Intracranial aneurysms and abducent nerve palsy

Author:

Hoz Samer S.1,Ma Li1,Ismail Mustafa2,Al-Bayati Alhamza R.3,Nogueira Raul G.3,Lang Michael J.1,Gross Bradley A.1

Affiliation:

1. Department of Neurosurgery, University of Pittsburgh, Pittsburgh, Pennsylvania, United States,

2. Department of Neurosurgery, Neurosurgery Teaching Hospital, Al Risafa, Baghdad, Iraq,

3. Department of Neurology, University of Pittsburgh Medical Center Stroke Institute, Pittsburgh, Pennsylvania, United States.

Abstract

Background: Cranial nerve (CN) palsy may manifest as an initial presentation of intracranial aneurysms or due to the treatment. The literature reveals a paucity of studies addressing the involvement of the 6th CN in the presentation of cerebral aneurysms. Methods: Clinical patient data, aneurysmal characteristics, and CN 6th palsy outcome were retrospectively reviewed and analyzed.
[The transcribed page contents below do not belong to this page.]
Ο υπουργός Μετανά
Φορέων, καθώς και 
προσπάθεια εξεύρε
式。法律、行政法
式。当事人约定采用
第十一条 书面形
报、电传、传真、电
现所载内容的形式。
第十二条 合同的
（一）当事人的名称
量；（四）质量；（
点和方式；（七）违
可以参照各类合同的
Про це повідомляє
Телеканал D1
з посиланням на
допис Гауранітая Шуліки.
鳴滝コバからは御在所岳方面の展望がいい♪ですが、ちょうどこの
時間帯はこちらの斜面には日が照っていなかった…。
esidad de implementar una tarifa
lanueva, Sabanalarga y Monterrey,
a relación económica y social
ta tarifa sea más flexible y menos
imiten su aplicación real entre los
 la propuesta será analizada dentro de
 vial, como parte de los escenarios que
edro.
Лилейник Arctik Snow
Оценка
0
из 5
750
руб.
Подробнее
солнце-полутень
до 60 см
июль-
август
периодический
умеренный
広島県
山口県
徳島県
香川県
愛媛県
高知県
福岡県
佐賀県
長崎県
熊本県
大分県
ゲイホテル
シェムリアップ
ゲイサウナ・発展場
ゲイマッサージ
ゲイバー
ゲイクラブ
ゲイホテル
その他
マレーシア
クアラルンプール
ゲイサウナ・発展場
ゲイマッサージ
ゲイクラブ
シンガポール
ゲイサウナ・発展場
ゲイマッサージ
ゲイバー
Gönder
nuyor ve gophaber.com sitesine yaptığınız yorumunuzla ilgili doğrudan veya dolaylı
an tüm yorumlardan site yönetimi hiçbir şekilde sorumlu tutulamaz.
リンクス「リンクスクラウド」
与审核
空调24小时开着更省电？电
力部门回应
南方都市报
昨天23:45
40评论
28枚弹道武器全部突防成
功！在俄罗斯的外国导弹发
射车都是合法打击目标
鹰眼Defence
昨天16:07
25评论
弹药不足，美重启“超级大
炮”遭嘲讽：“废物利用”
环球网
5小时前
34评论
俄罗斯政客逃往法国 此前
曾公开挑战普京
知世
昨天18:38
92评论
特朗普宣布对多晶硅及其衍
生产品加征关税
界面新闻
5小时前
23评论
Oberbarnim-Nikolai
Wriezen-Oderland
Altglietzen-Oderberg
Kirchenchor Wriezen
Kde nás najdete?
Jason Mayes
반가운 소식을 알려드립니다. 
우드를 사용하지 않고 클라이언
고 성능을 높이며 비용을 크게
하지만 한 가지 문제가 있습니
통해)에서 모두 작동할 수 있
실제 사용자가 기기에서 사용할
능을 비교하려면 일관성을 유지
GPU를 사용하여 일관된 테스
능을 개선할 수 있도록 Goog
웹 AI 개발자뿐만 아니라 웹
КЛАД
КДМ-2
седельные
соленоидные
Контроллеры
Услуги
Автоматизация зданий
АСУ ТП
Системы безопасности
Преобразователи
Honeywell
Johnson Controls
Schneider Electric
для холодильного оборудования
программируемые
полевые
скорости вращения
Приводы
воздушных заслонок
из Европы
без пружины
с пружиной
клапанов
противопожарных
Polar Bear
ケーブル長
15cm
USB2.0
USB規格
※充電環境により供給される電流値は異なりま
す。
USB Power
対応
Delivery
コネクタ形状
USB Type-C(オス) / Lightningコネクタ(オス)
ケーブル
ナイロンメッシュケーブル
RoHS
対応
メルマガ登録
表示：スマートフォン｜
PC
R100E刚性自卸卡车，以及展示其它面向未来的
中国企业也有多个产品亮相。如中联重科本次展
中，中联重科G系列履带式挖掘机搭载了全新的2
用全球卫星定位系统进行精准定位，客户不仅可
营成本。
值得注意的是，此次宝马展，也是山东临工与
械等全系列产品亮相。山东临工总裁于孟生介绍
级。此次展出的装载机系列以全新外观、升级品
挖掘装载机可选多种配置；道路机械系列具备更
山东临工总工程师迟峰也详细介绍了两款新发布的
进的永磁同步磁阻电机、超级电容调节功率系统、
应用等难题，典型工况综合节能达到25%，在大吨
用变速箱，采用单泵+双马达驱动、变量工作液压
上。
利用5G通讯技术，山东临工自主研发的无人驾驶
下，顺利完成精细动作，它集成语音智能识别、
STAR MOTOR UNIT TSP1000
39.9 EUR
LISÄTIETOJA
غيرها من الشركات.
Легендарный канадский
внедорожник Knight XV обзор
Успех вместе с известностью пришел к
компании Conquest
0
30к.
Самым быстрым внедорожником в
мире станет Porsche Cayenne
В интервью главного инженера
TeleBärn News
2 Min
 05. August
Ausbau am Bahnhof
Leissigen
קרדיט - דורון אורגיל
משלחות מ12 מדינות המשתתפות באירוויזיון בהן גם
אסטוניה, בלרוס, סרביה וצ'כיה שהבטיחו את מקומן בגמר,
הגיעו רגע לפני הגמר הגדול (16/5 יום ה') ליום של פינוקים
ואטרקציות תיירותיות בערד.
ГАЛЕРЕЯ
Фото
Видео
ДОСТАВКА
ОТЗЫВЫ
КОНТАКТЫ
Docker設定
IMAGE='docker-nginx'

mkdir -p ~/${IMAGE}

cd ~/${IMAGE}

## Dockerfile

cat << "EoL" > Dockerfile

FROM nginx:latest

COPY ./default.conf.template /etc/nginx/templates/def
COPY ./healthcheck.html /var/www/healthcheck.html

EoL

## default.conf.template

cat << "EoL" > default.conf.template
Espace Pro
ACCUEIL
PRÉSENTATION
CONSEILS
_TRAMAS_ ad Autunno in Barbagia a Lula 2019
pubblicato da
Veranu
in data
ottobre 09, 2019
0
Results: Out of 1311 cases analyzed, a total of 12 cases were identified as having CN 6th palsy at the presentation. Eight out of the 12 were found in the unruptured aneurysm in the cavernous segment of the internal carotid artery (ICA). The other four cases of CN 6th palsy were found in association with ruptured aneurysms located exclusively at the posterior inferior cerebellar artery (PICA). For the full functional recovery of the CN 6th palsy, there was 50% documented full recovery in the eight cases of the unruptured cavernous ICA aneurysm. On the other hand, all four patients with ruptured PICA aneurysms have a full recovery of CN 6th palsy. The duration for recovery for CN palsy ranges from 1 to 5 months. Conclusion: The association between intracranial aneurysms and CN 6th palsy at presentation may suggest distinct patterns related to aneurysmal location and size. The abducent nerve palsy can be linked to unruptured cavernous ICA and ruptured PICA aneurysms. The recovery of CN 6th palsy may be influenced by aneurysm size, rupture status, location, and treatment modality.